=== Records for the task ===

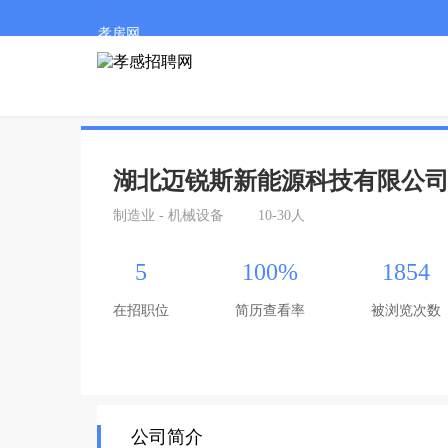
孝房网
湖北迈锐斯新能源科技有限公
制造业 - 机械设备
10-30人
5
100%
1854
在招职位
简历查看率
被浏览次数
公司简介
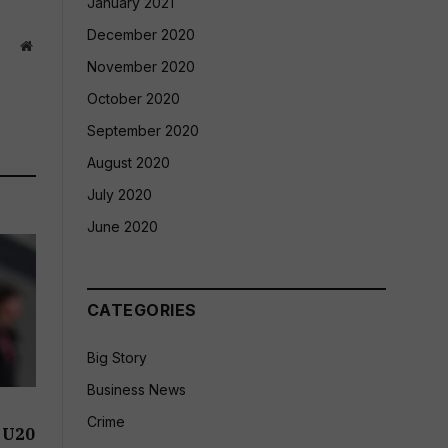
January 2021
December 2020
Website
November 2020
October 2020
September 2020
August 2020
July 2020
June 2020
CATEGORIES
Big Story
Business News
Crime
 U20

===

• [Written task]
Switch "Business News" to "Market News" in the data above and write all of its lines out again, changing nothing else. Leave the pictures out of your answer.

• [Answer area]
孝房网
湖北迈锐斯新能源科技有限公
制造业 - 机械设备
10-30人
5
100%
1854
在招职位
简历查看率
被浏览次数
公司简介
January 2021
December 2020
Website
November 2020
October 2020
September 2020
August 2020
July 2020
June 2020
CATEGORIES
Big Story
Market News
Crime
 U20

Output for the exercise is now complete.